Monitor e auxiliar de sala: quando o tempo não entra na regra do professor

Por · Revisão: Rafael Toledo · Atualizado em 2026-08-06 · 1 fonte oficial verificada

Quem passa o dia inteiro dentro da sala, acompanha as crianças, prepara material e participa das atividades tem toda a razão em se sentir parte do trabalho pedagógico. A regra previdenciária, no entanto, trabalha com um conceito legal fechado — e ele não abrange toda pessoa que está na escola. A diferença entre entrar ou não na regra reduzida costuma valer cinco anos de trabalho, e vale a pena entender exatamente onde ela é traçada.

O art. 67, §2º da Lei 9.394/1996 define, para efeito das normas constitucionais sobre aposentadoria de professor, que são consideradas funções de magistério as exercidas por professores e especialistas em educação no desempenho de atividades educativas, quando exercidas em estabelecimento de educação básica em seus diversos níveis e modalidades, incluídas, além do exercício da docência, as de direção de unidade escolar e as de coordenação e assessoramento pedagógico.

Três elementos aparecem: a pessoa deve ser professor ou especialista em educação; a atividade deve ser educativa; e o local deve ser estabelecimento de educação básica.

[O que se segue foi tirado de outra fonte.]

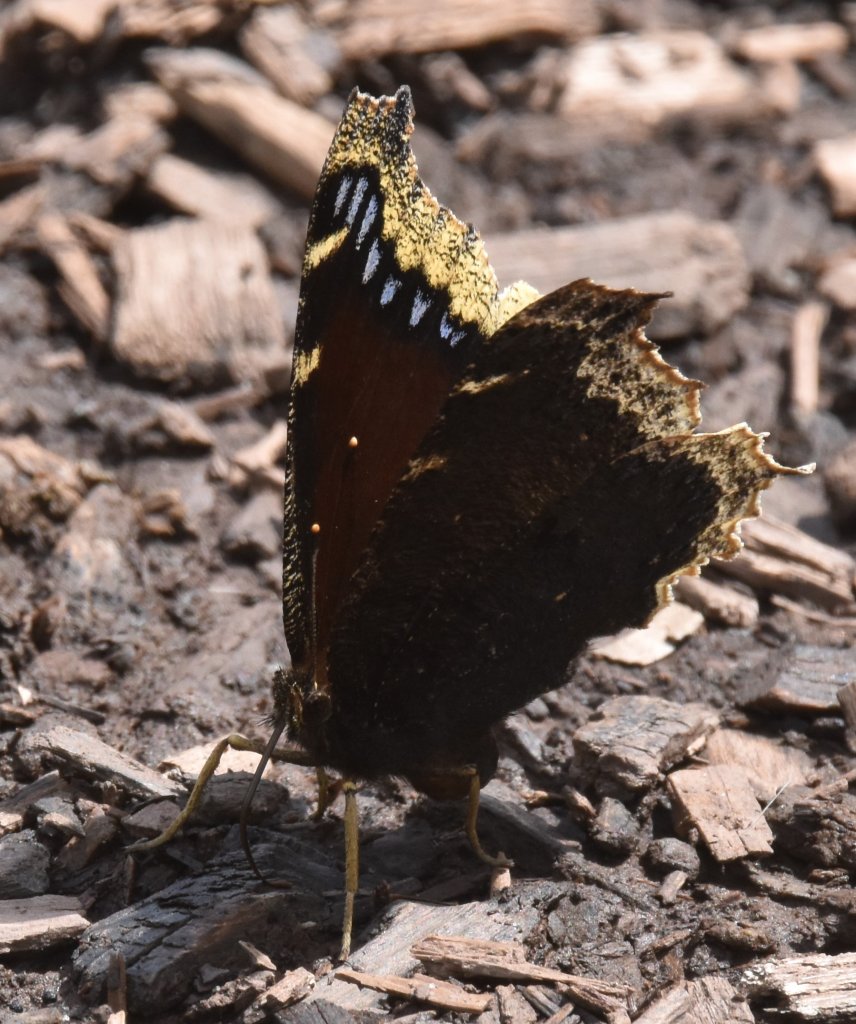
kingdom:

O auxiliar de sala sem habilitação e sem regência de turma normalmente não se ajusta ao primeiro elemento, ainda que cumpra os outros dois.

O que costuma ficar de fora

Monitores contratados para acompanhamento de rotina, auxiliares de creche voltados a cuidados de higiene e alimentação, berçaristas, recreadores e cuidadores contratados para apoio individual a estudante com deficiência, quando a função é de cuidado e não de atividade educativa.

Também ficam de fora as funções administrativas da escola — secretaria, inspetoria de alunos, coordenação de transporte —, mesmo em estabelecimento de educação básica.

Isso não significa que esse tempo se perca. Ele conta normalmente como tempo de contribuição para as regras gerais; o que não se aplica é a redução específica do professor.

Quando a função real difere do cargo registrado

Aqui está a discussão que efetivamente vale a pena. Em muitas redes, especialmente na educação infantil, o profissional registrado como auxiliar assume turma, planeja aula, avalia e substitui o professor titular com habitualidade.

Se a atividade efetivamente exercida é docência, o cargo registrado não deveria decidir sozinho. A prova, nesse caso, precisa ser concreta: diários de classe assinados, planejamento pedagógico de autoria própria, atas de conselho de classe, escala de substituições, comunicação com responsáveis e declaração da escola descrevendo as tarefas.

Quanto mais o conjunto demonstrar responsabilidade pedagógica autônoma, mais consistente o pedido. Já a alegação isolada de que "na prática eu dava aula" tende a não sustentar o enquadramento.

Habilitação: elemento que pesa

A formação exigida para a docência na etapa correspondente costuma ser considerada na análise, porque o conceito legal fala em professores e especialistas em educação.

Quem tem magistério em nível médio ou licenciatura e atua em sala como auxiliar tem argumento mais forte do que quem não possui a habilitação — ainda que ambos realizem tarefas semelhantes no dia a dia.

Exemplo: uma auxiliar com licenciatura em pedagogia que assumia turma de educação infantil sozinha em três dias por semana, com diário de classe em seu nome, reuniu prova bem diferente da colega sem formação que acompanhava a turma como apoio. Os dois casos parecem iguais na porta da escola e se separam completamente no exame documental.

O que fazer com esse tempo

Antes de qualquer coisa, confira o extrato previdenciário: o tempo está lá como contribuição e será usado de todo modo, nas regras gerais de transição previstas nos arts. 15 a 20 da Emenda Constitucional 103/2019 ou na regra permanente.

Depois, avalie se existe base real para discutir o enquadramento como magistério. Vale o exercício de honestidade: se a função era de cuidado e apoio, insistir custa tempo e gera indeferimento.

Essa avaliação — decidir entre requerer pela regra geral agora ou construir prova para discutir o enquadramento — é análise técnica que um advogado previdenciarista faz sobre a documentação escolar e o extrato enviados de forma digital.

Perguntas frequentes

Tempo como auxiliar antes de virar professora conta para a regra reduzida?

Só entra na contagem qualificada o período em que houve efetivo exercício de funções de magistério. O tempo anterior soma como contribuição comum, sem a redução específica.

Cuidador de estudante com deficiência exerce função de magistério?

Quando a atribuição é de apoio e cuidado, sem atividade educativa e sem habilitação docente, o enquadramento tende a ser negado. Professor de atendimento educacional especializado está em situação distinta.